Weka has four applications
- Explorer – the focus of this course
- Experimenter – performance comparisons, of machine learning algorithms on different data sets
- KnowledgeFlow – graphical interface
- Simple CLI – yea, the command line.
So, the play data set about the weather
- instances – 14 rows associated with a particular day.
- attributes – 5 columns, 4 of which is weather, 1 is whether or not play occurs. The aim is we’re looking at predicting the play variable.
Of course the bit about the standard data sets was hidden in the installation process that I skipped. But usefully they have the transcript, download that and a quick search found the solution.
All very simple and accessible and just a bit slow for anyone with a modicum of technical/CS experience.
The activity is also simple, but it does test what was covered in the video.
Classification or supervised learning problem – trying to predict the class problem – i.e. play in the weather data. The standard is the last is the class value.
“Good to get down and dirty with your data” – checking the reasonable value for the data. The preprocess stage of the Weka explorer is useful way of doing this.
Would be interesting to get the data set for the MCQs in the activities. I have a feeling that doing some data mining on that might reveal B to be a good random choice.

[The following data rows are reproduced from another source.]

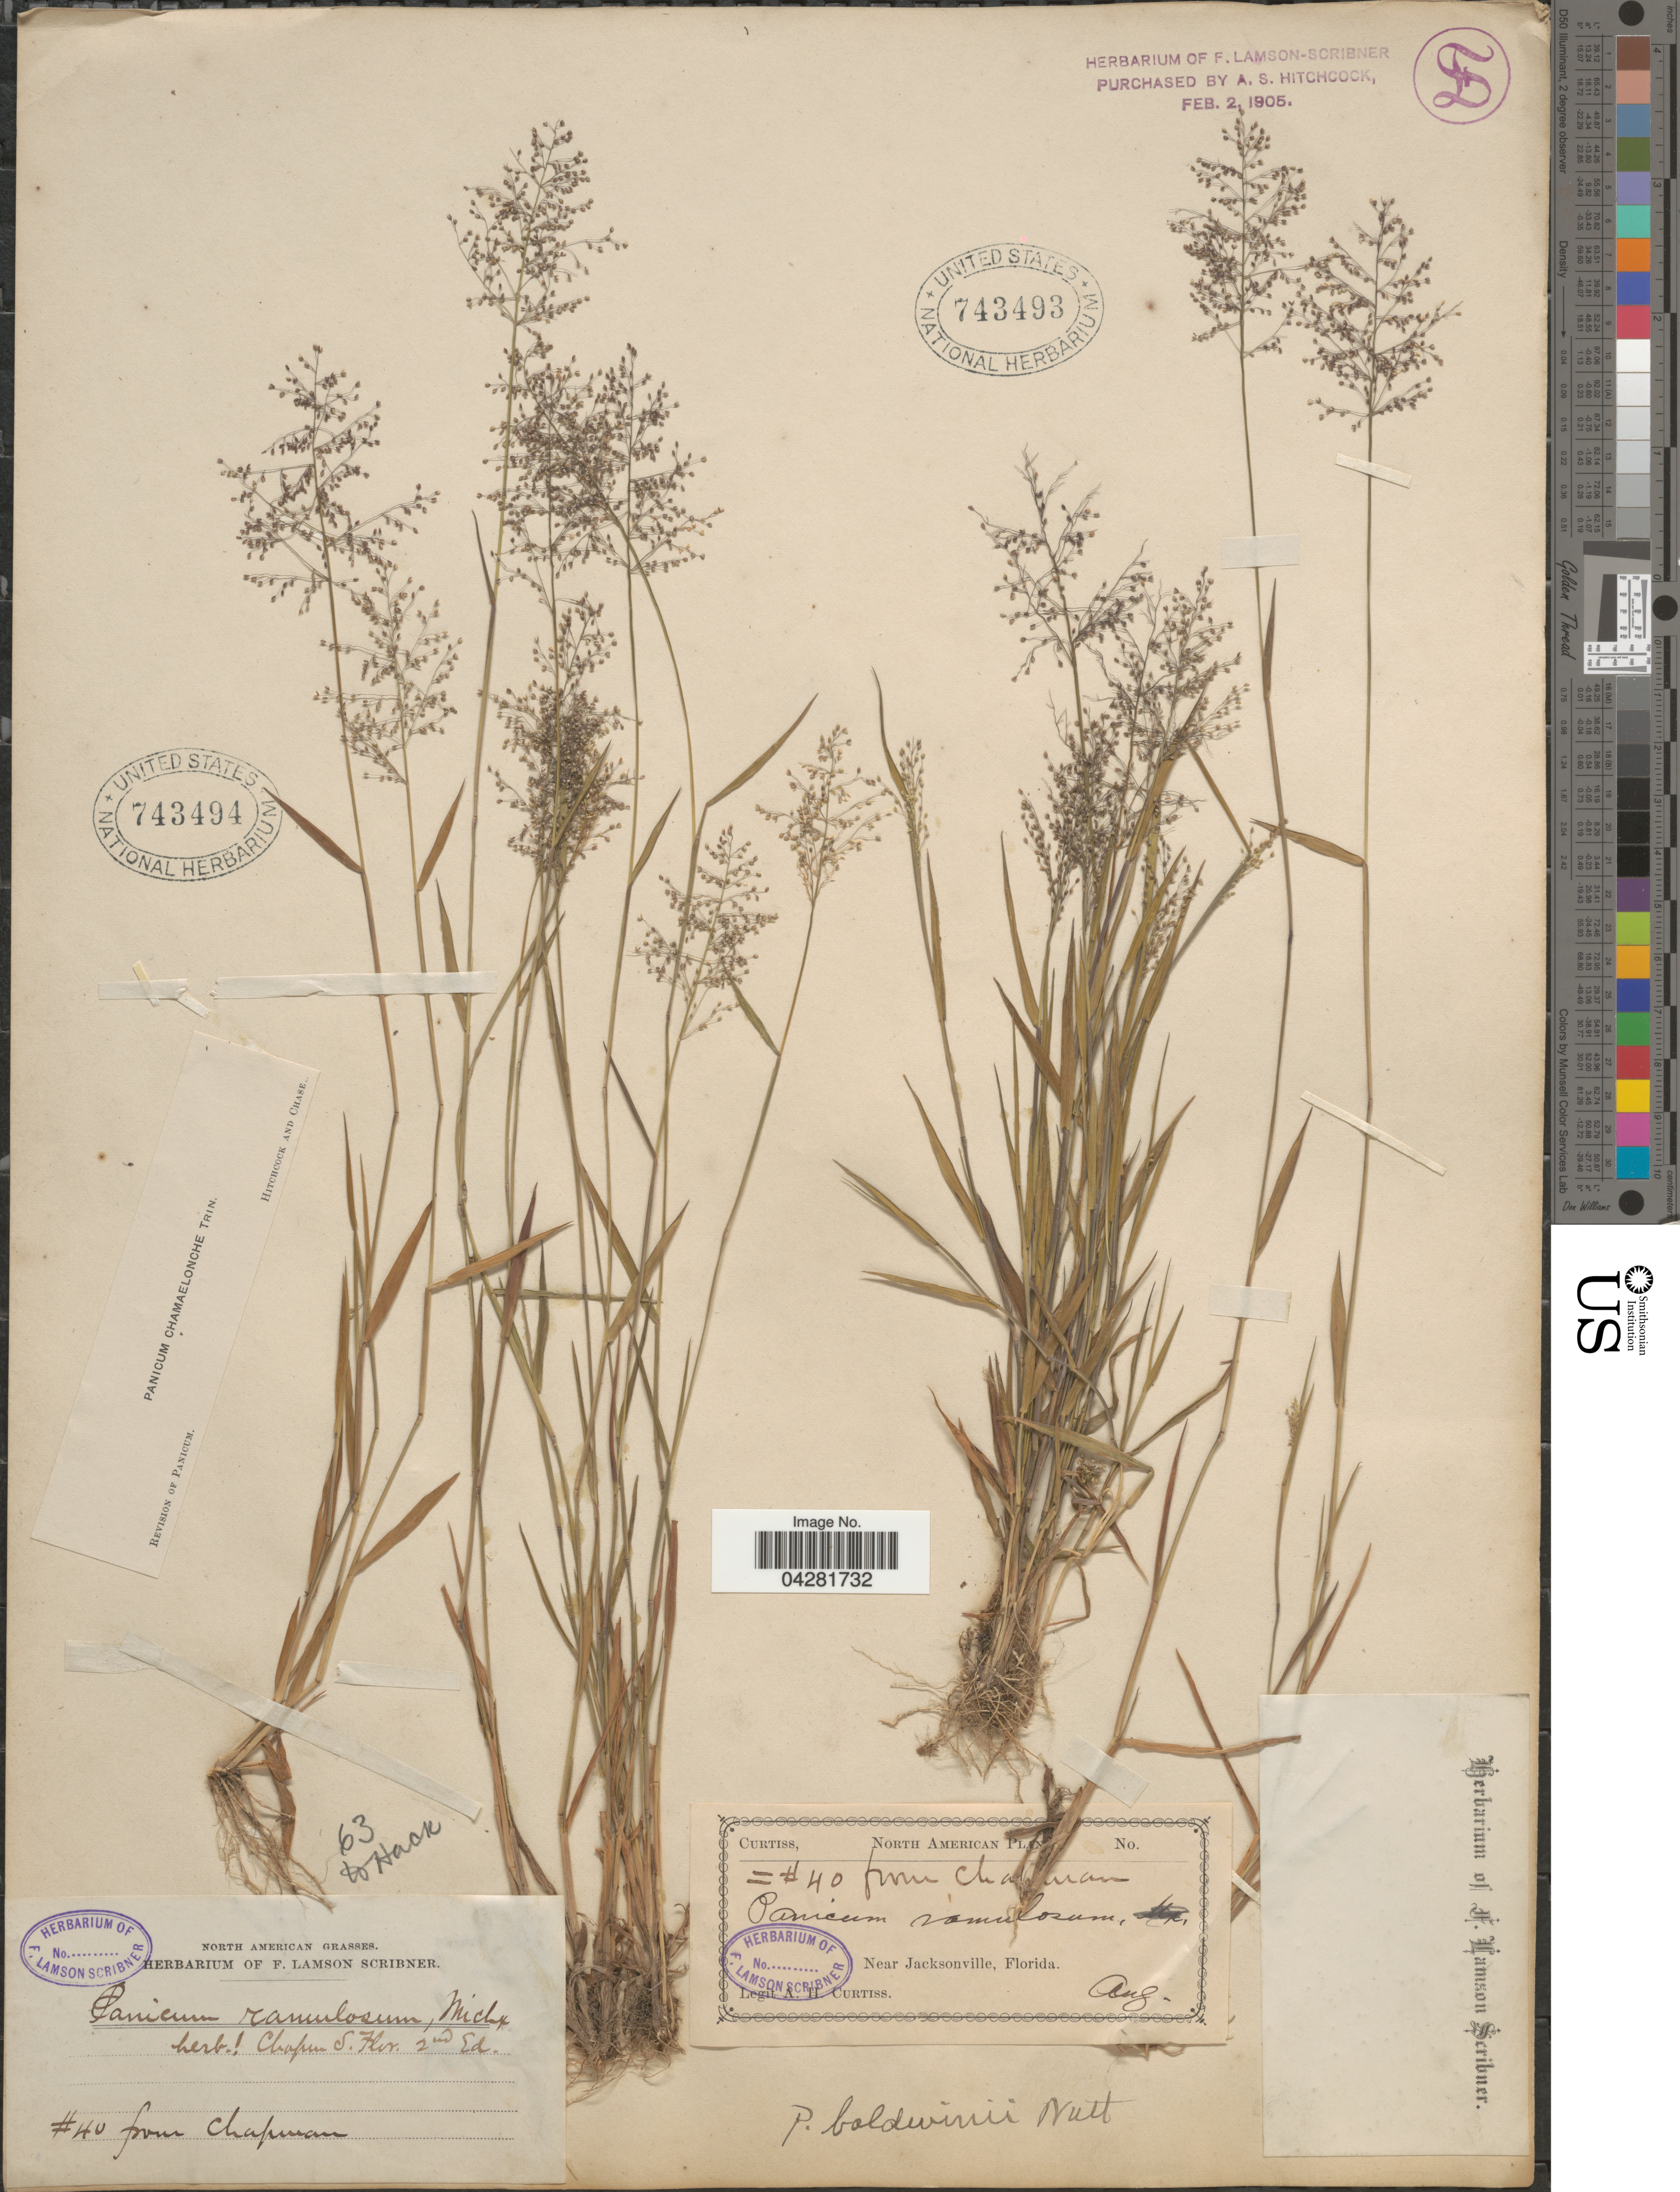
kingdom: Plantae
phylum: Tracheophyta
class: Liliopsida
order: Poales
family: Poaceae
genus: Dichanthelium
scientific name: Dichanthelium ensifolium var. ensifolium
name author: (Baldwin ex Elliot) Gould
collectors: A. H. Curtiss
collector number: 40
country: United States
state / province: Florida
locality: Near Jacksonville.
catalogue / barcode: US 743493-2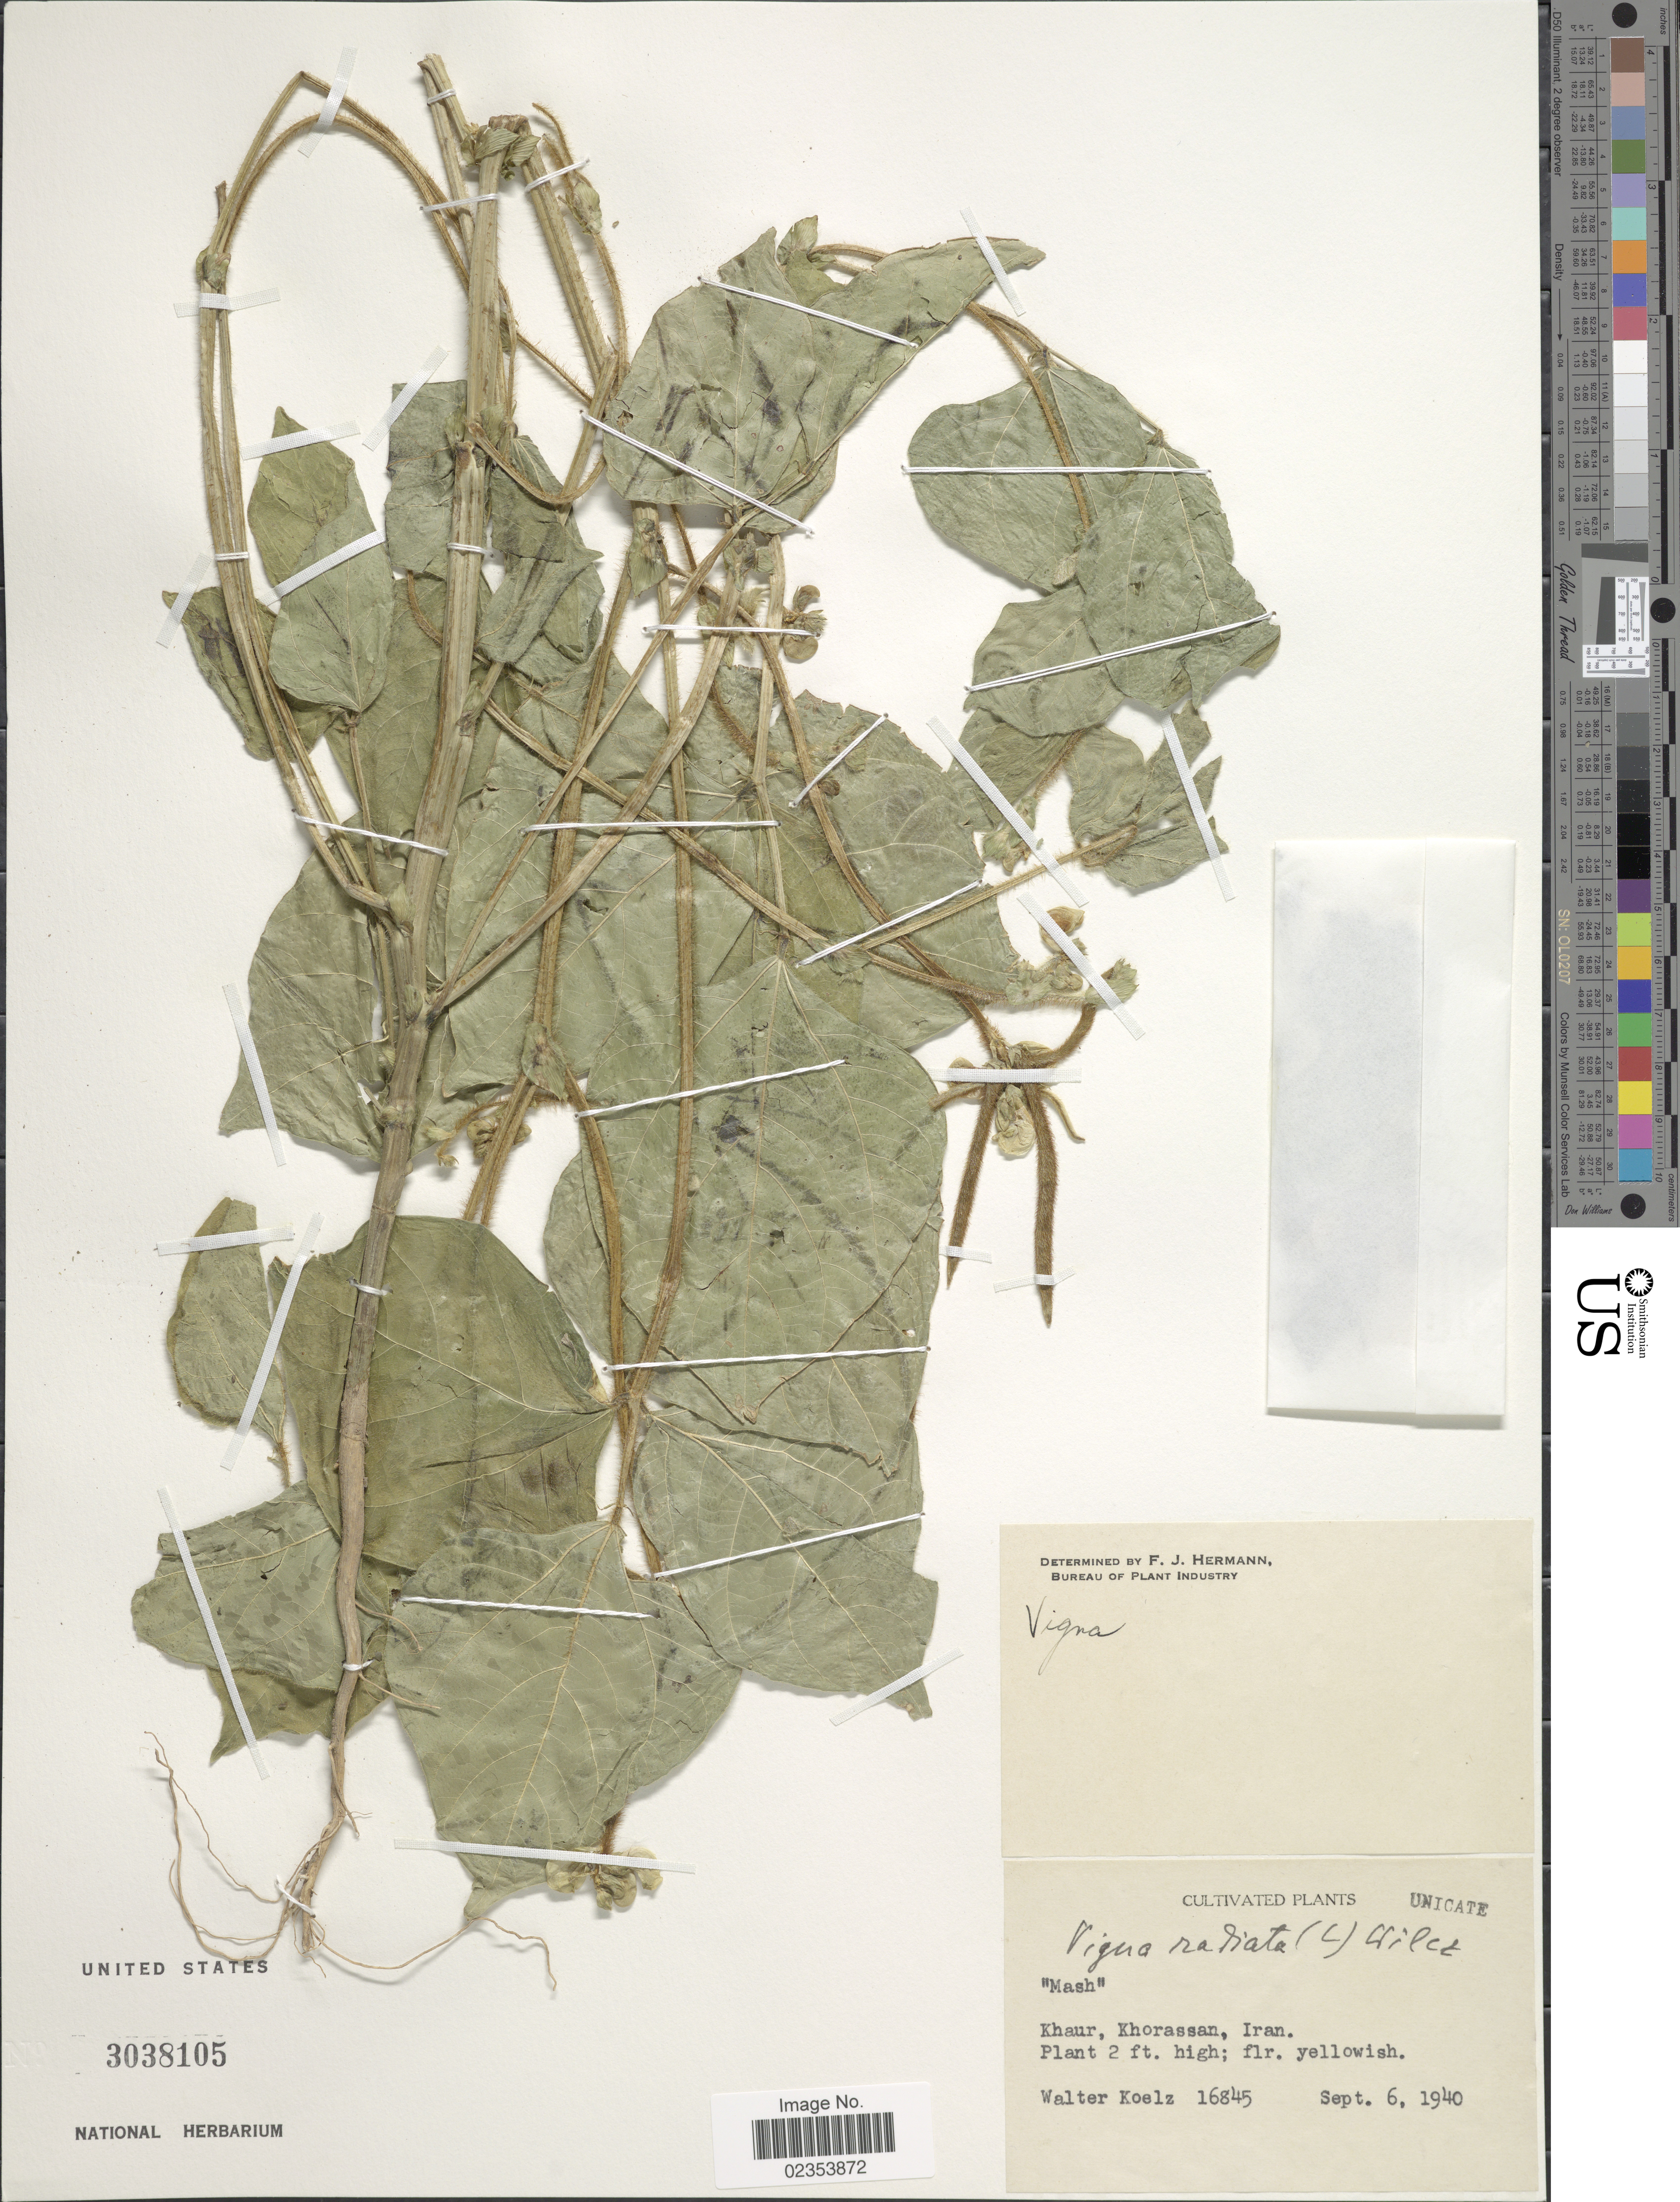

The questions in this MCQ do involve using and demonstrating your understanding of the concepts and the software. Also take a bit more time. This is better than the “stats” MOOC I started a little while ago.
Building a classifier
Using a J48 classifier to analyse.
Run it on the Glass data set and generates a success rate of 68%. Also a confusion matrix that gives some idea of where the errors are.
Using a filter
Introduction to part of the pre-processing part of the process. Manipulating the data set to get it ready for classification etc.
Visualising your data
More useful methods for examining the data.
Java/Weka doesn’t seem to handle the “right-click” problem for a Mac consistently.
And that’s class 1 finished. Found this a better designed experience, or perhaps that’s just my prejudices showing through.